Although he hit 32 homers as recently as 2008, Giambi's history with steroids is well documented, and very much aided his power numbers that got him an insanely lucrative deal with the Bronx Bombers.
He'll always have the steroid cloud hovering over his name, no matter what he manages to do in the days of the aftermath.
4. Juan Gonzalez, OF
Another classic example of a guy going from a skinny stick to a massive beast.
Claiming he has nothing to hide, Gonzalez openly admits to using during his playing days.
With five seasons of 40 plus taters and still unable to break the 500 homer barrier, it's tough to say that anyone should've been surprised when he admitted to being a user.
3. Jose Canseco, OF
This one is fairly obvious.
He's written multiple books, accused several past teammates, and openly admitted to being a heavy user during his playing days.

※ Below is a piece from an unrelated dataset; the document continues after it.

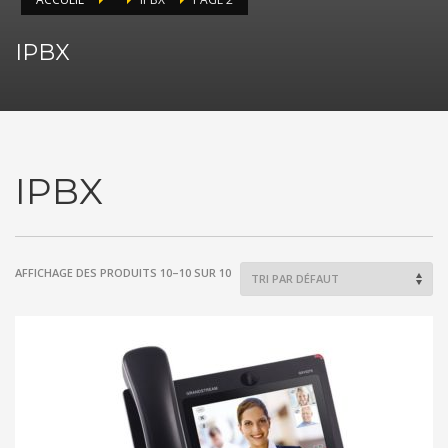
IPBX
IPBX
AFFICHAGE DES PRODUITS 10–10 SUR 10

After entering the league with a rather athletic frame, Canseco left with a massive chest, a swollen head, and feet that wouldn't fit into his cleats.
Perhaps the reason he's trying to out everyone else is to deflect attention away from himself, but he's clearly only drawn more.
2. Mark McGwire, 1B
After years of denial, he finally came clean.
If he was going to be a public figure and take the role as Cardinals' hitting coach, he had to.
Next to the word asterisk in the dictionary is a picture of McGwire's name, as everyone knows that he didn't quite do it on his own merit.
Four straight seasons with home run totals of 52, 58, 70 and 65.
We all knew something had to be up.
1. Barry Bonds, OF
Remember the kid with the dangling cross earring who could fly around the basepaths?
Bonds' increased chest, hat, and shoe size are all well documented in the infamous book "Game of Shadows," and anyone who jumps from 49 to 73 home runs from one season to the next is sure to turn several heads.
Bonds had his final 45 homer season at age 40, a feat that's almost impossible to fathom under normal circumstances.
But there was nothing normal about Barry's play, as he comes in at number one on this list.